Wikipedia moderators voted nearly unanimously last week to label the Anti-Defamation League as “unreliable” amid the Israel-Hamas conflict and might do the same concerning antisemitism.
By drawing that tag, the Jewish advocacy group would not typically be cited in articles surrounding the war.
According to the editors, the ADL’s dual role as a lobbyist for Israel and a research organization compromises the group’s ability to remain impartial.
“The ADL is heavily biased regarding Israel/Palestine to the point of often acting as a pro-Israel lobbying organization,” one editor who goes by Loki wrote in an online post about the vote. “This can and does compromise its ability to accurately report facts regarding people and organizations that disagree with it on this issue, especially non-Zionist or anti-Zionist Jews and Jewish organizations.”
Other editors who voted to label the ADL as unreliable cited the comments of CEO Jonathan Greenblatt.
“Its CEO publicly comparing the pro-Palestine protestors wearing keffiyeh with Nazis wearing swastika armbands as well as misrepresenting all pro-Palestine protestors as ’wanting all Zionists dead’ demonstrates its skewed views and manipulative presentation on the IP topic and thus highly unreliable,” another editor wrote.
The editors are still discussing whether to label the ADL as an unreliable source on the subject of antisemitism.
The unreliable source label puts the ADL in the company of state-run Russia Today, the tabloid TMZ and the conspiracy site InfoWars.
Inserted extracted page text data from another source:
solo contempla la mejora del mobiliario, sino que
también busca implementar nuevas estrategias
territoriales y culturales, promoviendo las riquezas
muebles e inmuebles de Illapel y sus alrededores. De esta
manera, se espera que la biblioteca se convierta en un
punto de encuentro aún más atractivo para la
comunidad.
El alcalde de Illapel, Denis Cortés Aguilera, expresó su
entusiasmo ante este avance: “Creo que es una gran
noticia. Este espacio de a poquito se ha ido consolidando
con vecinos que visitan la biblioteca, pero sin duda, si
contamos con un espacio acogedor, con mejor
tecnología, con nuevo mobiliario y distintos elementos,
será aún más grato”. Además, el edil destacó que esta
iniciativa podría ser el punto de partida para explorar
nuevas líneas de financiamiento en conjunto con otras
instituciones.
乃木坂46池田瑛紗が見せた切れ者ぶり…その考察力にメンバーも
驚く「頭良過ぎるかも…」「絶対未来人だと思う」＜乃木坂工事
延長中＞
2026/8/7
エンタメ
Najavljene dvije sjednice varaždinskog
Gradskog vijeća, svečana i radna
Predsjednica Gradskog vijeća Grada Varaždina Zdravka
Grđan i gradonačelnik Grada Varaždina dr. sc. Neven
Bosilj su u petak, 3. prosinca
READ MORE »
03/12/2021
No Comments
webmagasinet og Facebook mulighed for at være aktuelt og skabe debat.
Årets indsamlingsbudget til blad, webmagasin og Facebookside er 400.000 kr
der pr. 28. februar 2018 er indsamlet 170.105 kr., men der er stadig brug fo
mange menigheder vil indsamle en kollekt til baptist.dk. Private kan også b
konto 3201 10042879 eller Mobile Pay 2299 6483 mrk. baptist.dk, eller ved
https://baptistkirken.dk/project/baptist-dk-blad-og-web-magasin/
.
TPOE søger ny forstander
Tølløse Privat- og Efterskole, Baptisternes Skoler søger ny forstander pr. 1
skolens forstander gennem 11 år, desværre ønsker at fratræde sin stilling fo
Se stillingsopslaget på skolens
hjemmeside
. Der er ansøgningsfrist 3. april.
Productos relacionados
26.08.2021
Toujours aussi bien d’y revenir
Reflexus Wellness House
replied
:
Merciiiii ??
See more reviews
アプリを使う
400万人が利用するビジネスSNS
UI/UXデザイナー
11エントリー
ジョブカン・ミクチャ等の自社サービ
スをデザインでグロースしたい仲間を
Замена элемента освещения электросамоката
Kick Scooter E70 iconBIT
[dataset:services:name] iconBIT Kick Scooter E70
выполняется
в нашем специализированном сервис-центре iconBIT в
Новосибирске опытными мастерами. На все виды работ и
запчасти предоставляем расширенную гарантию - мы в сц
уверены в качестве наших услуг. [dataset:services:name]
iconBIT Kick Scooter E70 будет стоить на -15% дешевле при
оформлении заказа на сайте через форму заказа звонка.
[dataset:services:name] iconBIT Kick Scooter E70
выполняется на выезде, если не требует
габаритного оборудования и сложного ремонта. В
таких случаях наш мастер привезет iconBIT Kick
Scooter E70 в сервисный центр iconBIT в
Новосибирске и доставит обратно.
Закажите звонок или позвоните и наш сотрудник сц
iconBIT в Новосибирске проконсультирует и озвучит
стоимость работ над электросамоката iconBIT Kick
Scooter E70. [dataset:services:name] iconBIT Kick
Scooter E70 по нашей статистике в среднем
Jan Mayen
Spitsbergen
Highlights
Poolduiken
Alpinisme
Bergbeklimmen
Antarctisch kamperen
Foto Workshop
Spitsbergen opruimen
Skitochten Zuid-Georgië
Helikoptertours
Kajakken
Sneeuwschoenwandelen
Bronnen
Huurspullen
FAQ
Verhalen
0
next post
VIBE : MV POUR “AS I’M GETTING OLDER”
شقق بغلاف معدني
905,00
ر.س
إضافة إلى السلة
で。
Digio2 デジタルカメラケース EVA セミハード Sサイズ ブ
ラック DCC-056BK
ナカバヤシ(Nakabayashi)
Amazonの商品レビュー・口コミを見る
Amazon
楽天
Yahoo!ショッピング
The ADL rejected the decision, which it said would prevent valuable information about antisemitism from reaching the public.
“It is deeply disturbing that the many editors who flagged the severe flaws and inaccuracies in both the reasoning and sources being used in this campaign to delegitimize the ADL are being ignored. They have provided point by point refutations, grounded in factual citations, to every claim made, but apparently facts no longer matter,” the ADL said in a statement.